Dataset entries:
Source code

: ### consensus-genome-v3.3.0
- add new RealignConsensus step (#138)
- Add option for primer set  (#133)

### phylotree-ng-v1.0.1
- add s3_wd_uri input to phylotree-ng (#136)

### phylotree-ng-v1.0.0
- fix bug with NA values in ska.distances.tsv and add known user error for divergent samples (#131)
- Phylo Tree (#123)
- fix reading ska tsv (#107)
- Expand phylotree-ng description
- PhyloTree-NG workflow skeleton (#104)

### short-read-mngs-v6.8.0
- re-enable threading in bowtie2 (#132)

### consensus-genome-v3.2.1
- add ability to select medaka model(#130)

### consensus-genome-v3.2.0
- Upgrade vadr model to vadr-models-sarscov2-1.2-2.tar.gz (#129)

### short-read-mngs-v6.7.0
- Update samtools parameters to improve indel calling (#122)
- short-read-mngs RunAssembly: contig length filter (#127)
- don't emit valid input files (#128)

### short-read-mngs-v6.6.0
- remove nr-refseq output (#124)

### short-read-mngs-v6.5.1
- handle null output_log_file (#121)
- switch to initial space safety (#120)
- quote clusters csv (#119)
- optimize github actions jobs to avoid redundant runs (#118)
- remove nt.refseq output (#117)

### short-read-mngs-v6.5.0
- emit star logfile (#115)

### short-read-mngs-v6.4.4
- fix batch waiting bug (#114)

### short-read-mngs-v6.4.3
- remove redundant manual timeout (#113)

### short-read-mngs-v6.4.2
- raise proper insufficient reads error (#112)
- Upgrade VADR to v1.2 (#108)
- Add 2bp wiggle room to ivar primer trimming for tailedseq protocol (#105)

TRY IT: Write out each line exactly, starting with the line that contains "- fix batch waiting bug (#114)" and stopping after the last line of the data.

OUTPUT BELOW:
- fix batch waiting bug (#114)

### short-read-mngs-v6.4.3
- remove redundant manual timeout (#113)

### short-read-mngs-v6.4.2
- raise proper insufficient reads error (#112)
- Upgrade VADR to v1.2 (#108)
- Add 2bp wiggle room to ivar primer trimming for tailedseq protocol (#105)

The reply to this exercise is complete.